Insgesamt beschrieb der Journalist eine Kirche, die auf Tauchstation gegangen sei: "Eine Kirche der geschlossenen Türen gab wenig Hilfe, wenig Begleitung", analysierte er. Auch seien die Bischöfe kaum mit eigenen Positionen hör- oder und sichtbar gewesen, etwa in Talkshows. Andererseits hätten kirchliche Kitas, Alten- und Pflegeheime, Krankenhäuser und Beratungsstellen der Gesellschaft geholfen, die Krise zu überstehen, betonte Frey. Schärfer formulierte es die ehemalige Ministerpräsidentin von Thüringen, Christine Lieberknecht (CDU). Die evangelische Theologin warf den Kirchen Versagen vor. "Die Kirche hat in dieser Zeit Hunderttausende Menschen allein gelassen. Kranke, Einsame, Alte, Sterbende." Auch Kristina Schröder, CDU-Politikerin und ehemalige Bundesfamilienministerin, kritisierte, dass die Kirchen damals zu wenig benannt hätten, was die staatlich angeordneten Schutzmaßnahmen für die Sterbenden, die alten Menschen in Heimen, die Kinder und Jugendlichen bedeutet hätten.

Große Kreativität

Der Trierer katholische Bischof Stephan Ackermann widersprach: Viele Haupt- und Ehrenamtliche hätten sich "mit großer Kreativität" bemüht, in Kontakt mit Gläubigen zu bleiben.
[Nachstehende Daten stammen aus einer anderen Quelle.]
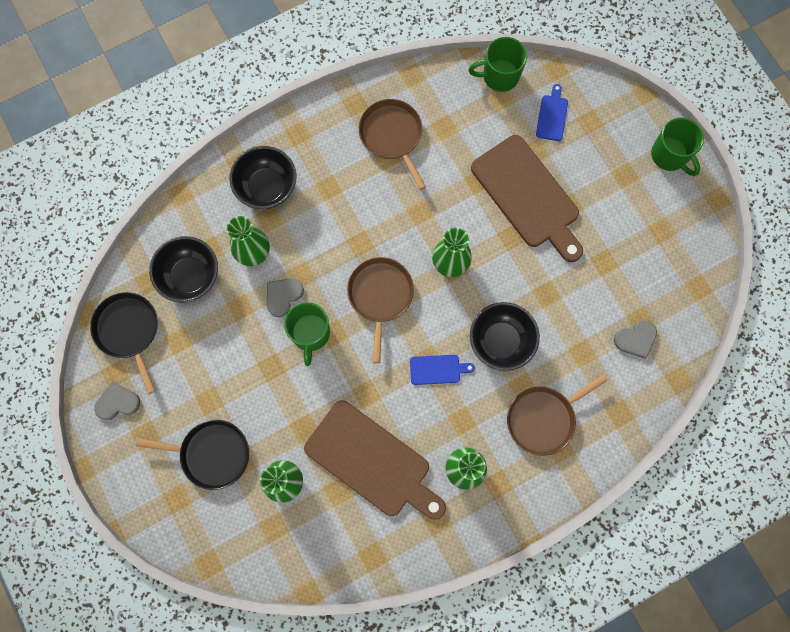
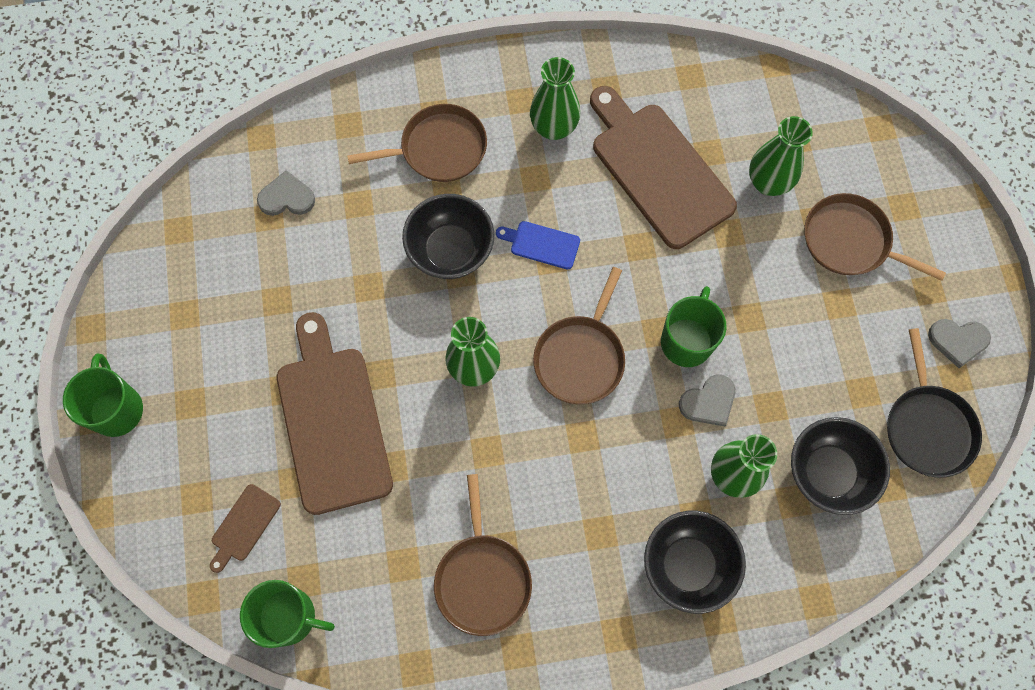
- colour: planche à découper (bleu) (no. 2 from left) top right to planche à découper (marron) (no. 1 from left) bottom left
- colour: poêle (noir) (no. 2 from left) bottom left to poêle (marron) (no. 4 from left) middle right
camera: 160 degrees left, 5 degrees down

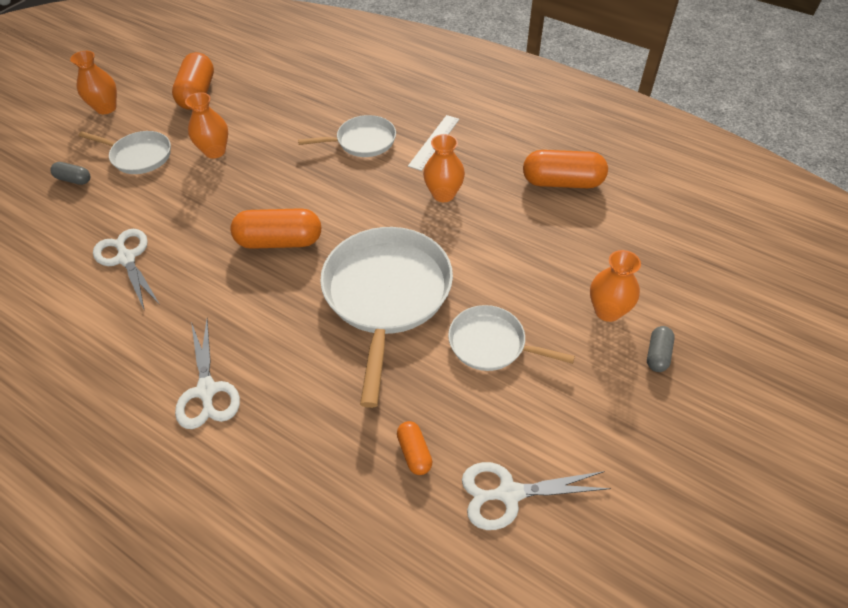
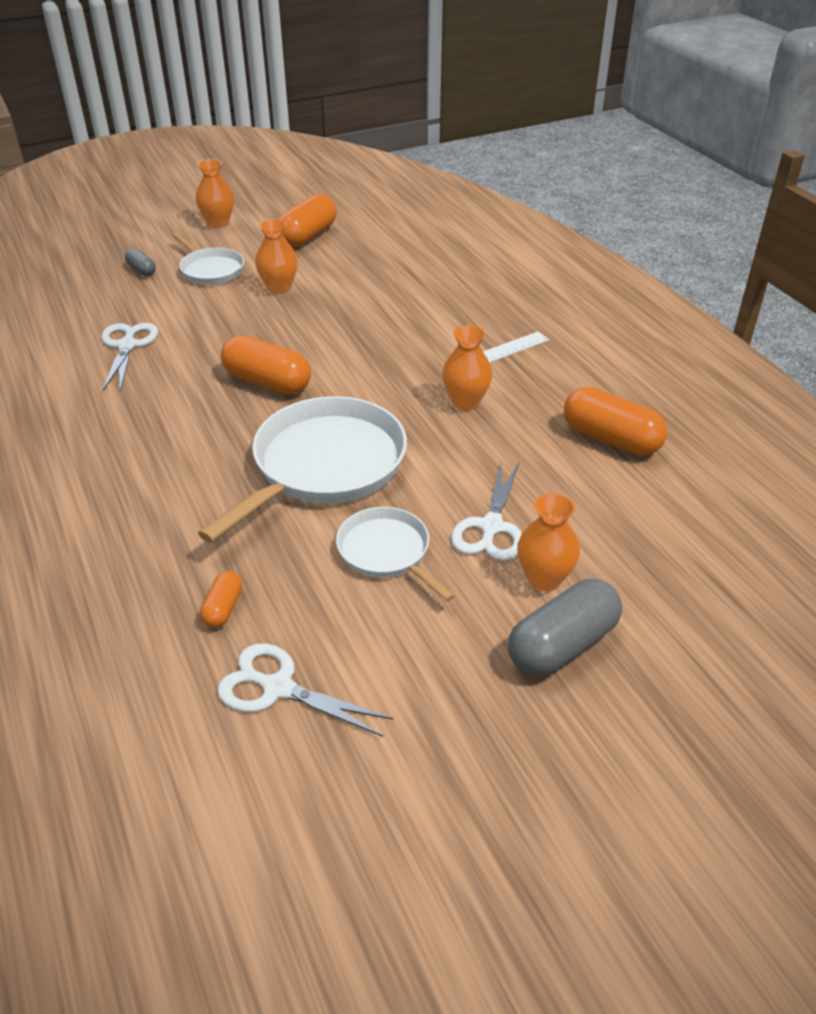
- missing: poêle (blanc) (no. 2 from left) top centre
- relocated: ciseaux (blanc) (no. 2 from left in the first image) middle left to ciseaux (blanc) (no. 3 from left) centre
- size: gélule (gris) (no. 2 from left) middle right = middle right x1.96
camera: 30 degrees right, 10 degrees down

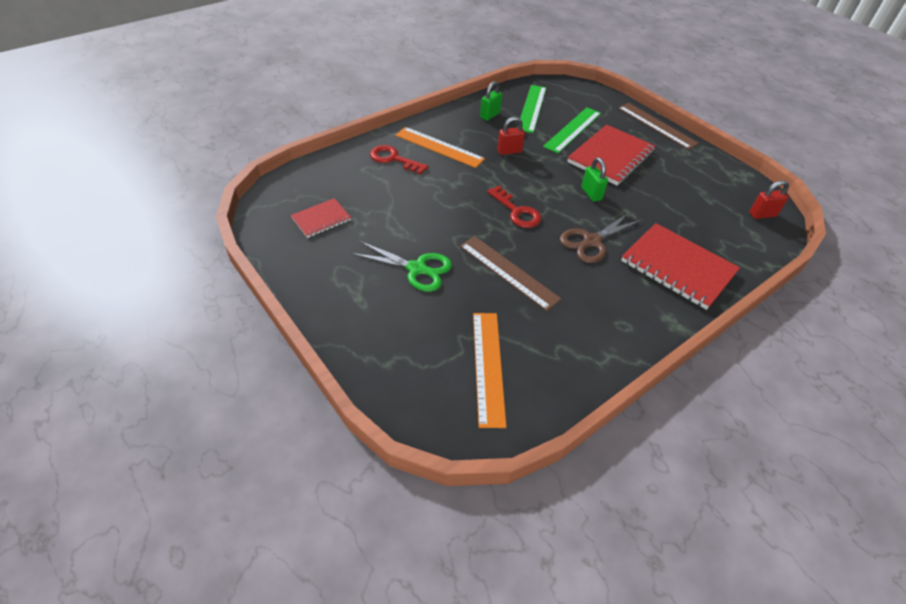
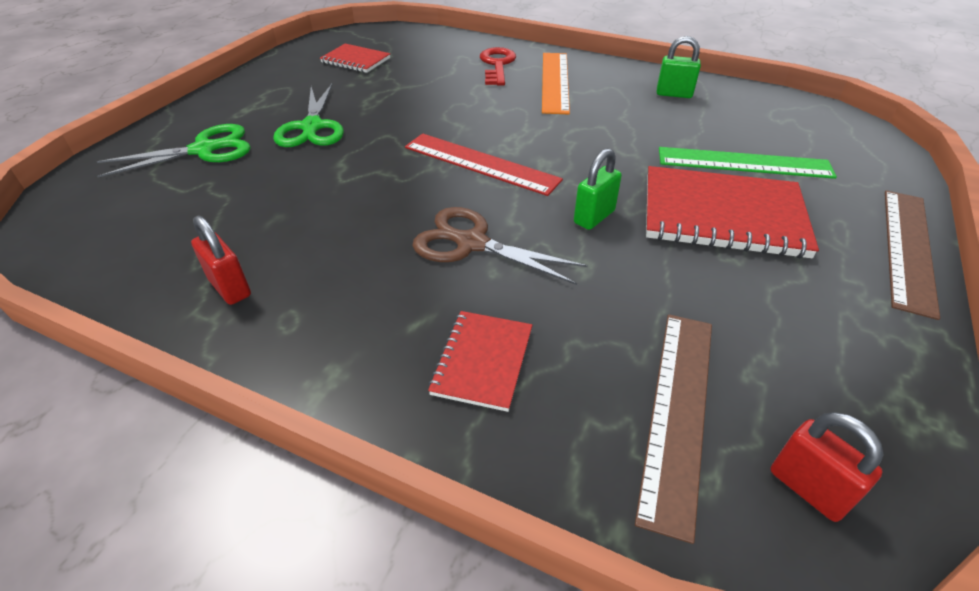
- missing: règle (vert) (no. 1 from left) top centre
- relocated: cadenas (rouge) (no. 1 from left) top centre to middle left
- exchanged: clé (rouge) (no. 2 from left) centre to règle (rouge) top centre
- size: carnet (rouge) (no. 3 from left in the first image) middle right = centre x0.54
- relocated: règle (marron) (no. 1 from left) centre to bottom right
- missing: règle (orange) (no. 2 from left) centre
- appeared: ciseaux (vert) (no. 1 from left) top left
camera: 65 degrees right, 5 degrees down

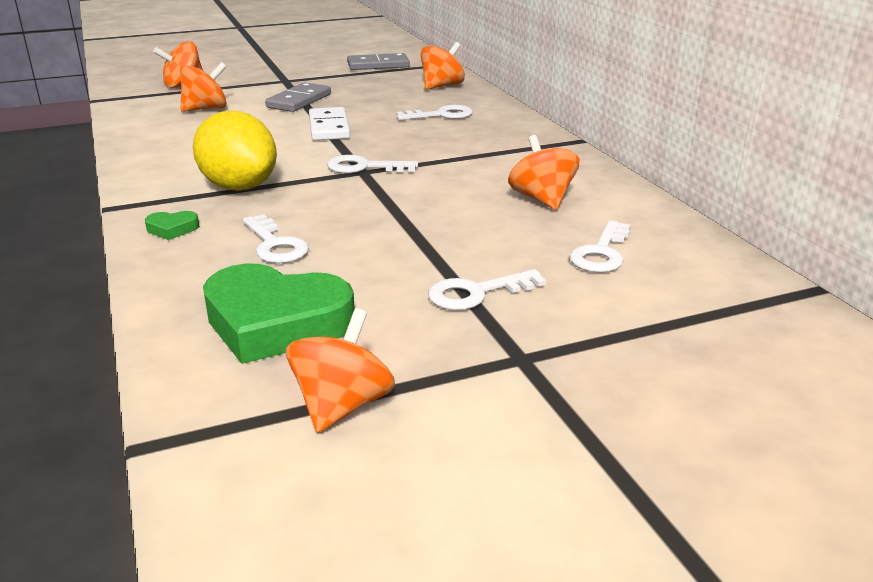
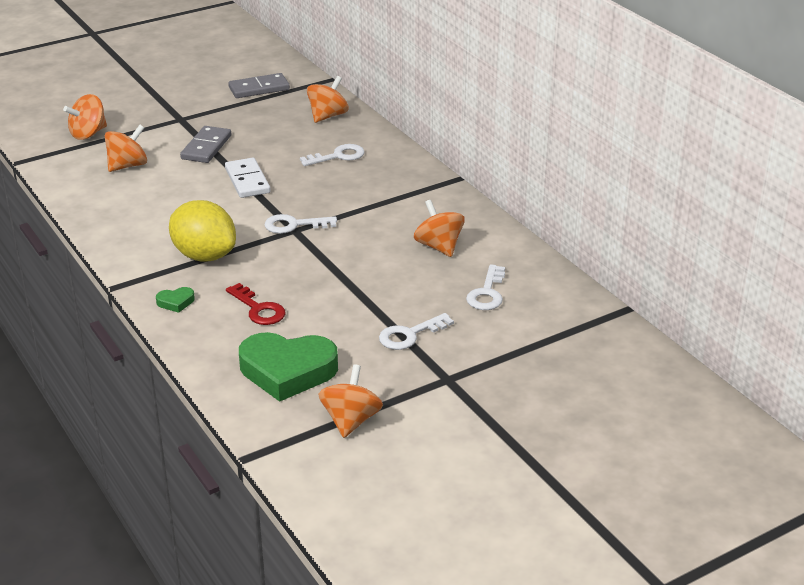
- colour: clé (blanc) (no. 1 from left) middle left to clé (rouge) middle left
camera: 10 degrees left, 5 degrees up

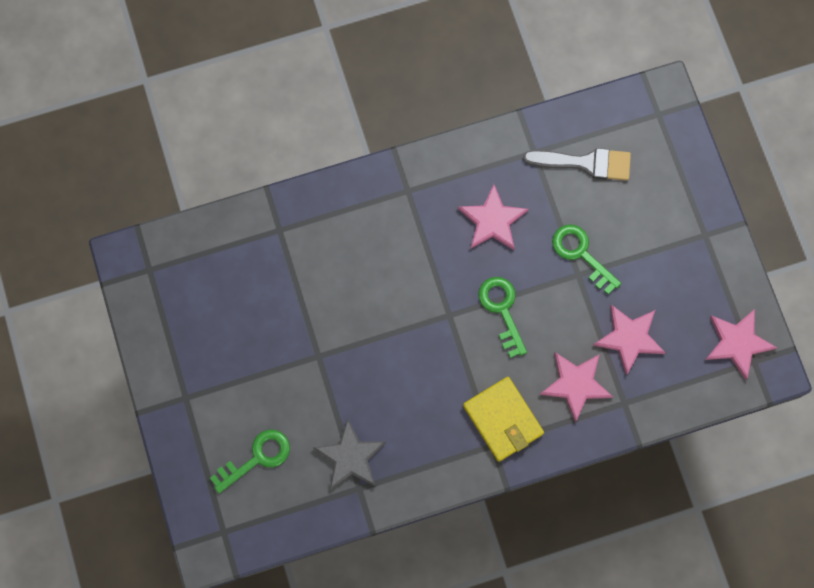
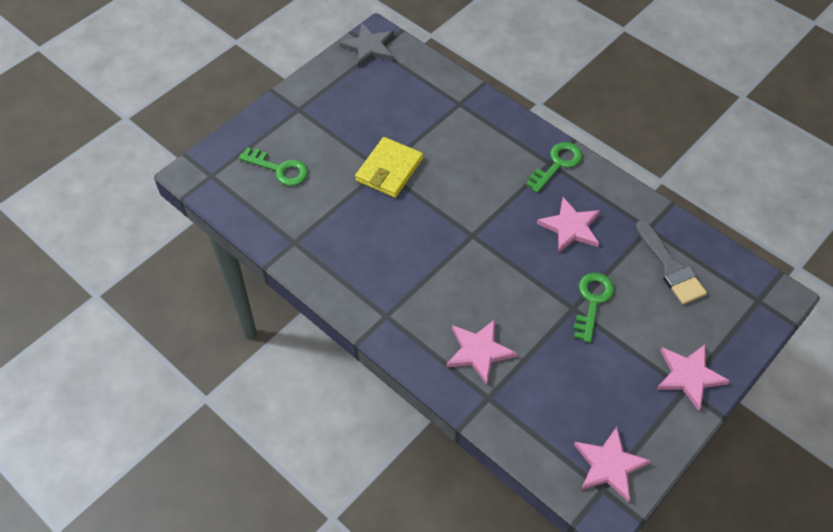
- relocated: clé (vert) (no. 2 from left) centre to top centre
- relocated: étoile (rose) (no. 3 from left in the first image) middle right to étoile (rose) (no. 4 from left) bottom right
- relocated: portefeuille (jaune) bottom centre to top centre
- relocated: étoile (gris) bottom centre to top centre
camera: 60 degrees right, 20 degrees down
Auch die ehemalige Vorsitzende der Deutschen Ordensobernkonferenz, Schwester Katharina Kluitmann, betonte im Februar 2025 im Kölner Domradio: "Ich habe unglaublich viel christliches Engagement gesehen bei Menschen, die niemals von sich selbst sagen würden, dass sie Christen sind." (Christop Arens, kna)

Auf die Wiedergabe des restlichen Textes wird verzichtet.